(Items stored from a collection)
_ _ _ _

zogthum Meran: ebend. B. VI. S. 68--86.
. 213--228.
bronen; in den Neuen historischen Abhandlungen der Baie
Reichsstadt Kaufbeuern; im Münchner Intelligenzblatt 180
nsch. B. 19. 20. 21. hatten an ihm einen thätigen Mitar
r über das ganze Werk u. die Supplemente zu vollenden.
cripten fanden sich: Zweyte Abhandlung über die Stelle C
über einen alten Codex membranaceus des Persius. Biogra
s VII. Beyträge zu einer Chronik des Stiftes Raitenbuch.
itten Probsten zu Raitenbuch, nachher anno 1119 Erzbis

_ _ _ _

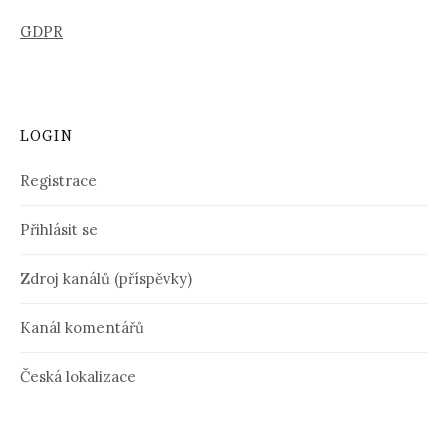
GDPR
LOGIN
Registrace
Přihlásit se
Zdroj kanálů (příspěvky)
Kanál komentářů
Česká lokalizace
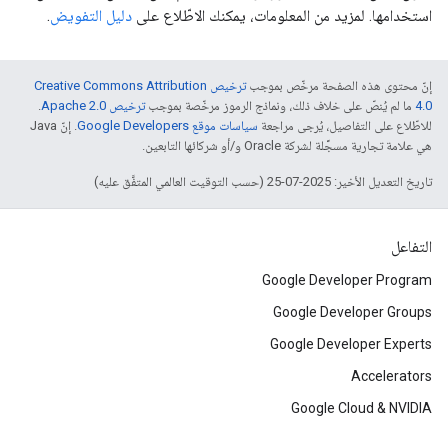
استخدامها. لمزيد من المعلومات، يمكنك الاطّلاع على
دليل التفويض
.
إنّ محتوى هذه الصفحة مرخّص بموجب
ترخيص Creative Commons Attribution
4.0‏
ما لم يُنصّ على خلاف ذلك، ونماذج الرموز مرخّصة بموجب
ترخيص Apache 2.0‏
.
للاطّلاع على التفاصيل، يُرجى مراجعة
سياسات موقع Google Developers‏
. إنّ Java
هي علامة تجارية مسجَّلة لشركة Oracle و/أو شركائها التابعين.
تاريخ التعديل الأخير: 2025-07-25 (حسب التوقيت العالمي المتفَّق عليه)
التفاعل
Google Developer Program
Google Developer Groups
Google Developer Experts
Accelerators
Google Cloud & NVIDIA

_ _ _ _

• **WORK INSTRUCTIONS**
Repeat word for word the rows from the one containing "zogthum Meran: ebend. B. VI. S. 68--86." through the one containing "itten Probsten zu", including both of those rows.

• **RESULT OF THIS TASK**
zogthum Meran: ebend. B. VI. S. 68--86.
. 213--228.
bronen; in den Neuen historischen Abhandlungen der Baie
Reichsstadt Kaufbeuern; im Münchner Intelligenzblatt 180
nsch. B. 19. 20. 21. hatten an ihm einen thätigen Mitar
r über das ganze Werk u. die Supplemente zu vollenden.
cripten fanden sich: Zweyte Abhandlung über die Stelle C
über einen alten Codex membranaceus des Persius. Biogra
s VII. Beyträge zu einer Chronik des Stiftes Raitenbuch.
itten Probsten zu Raitenbuch, nachher anno 1119 Erzbis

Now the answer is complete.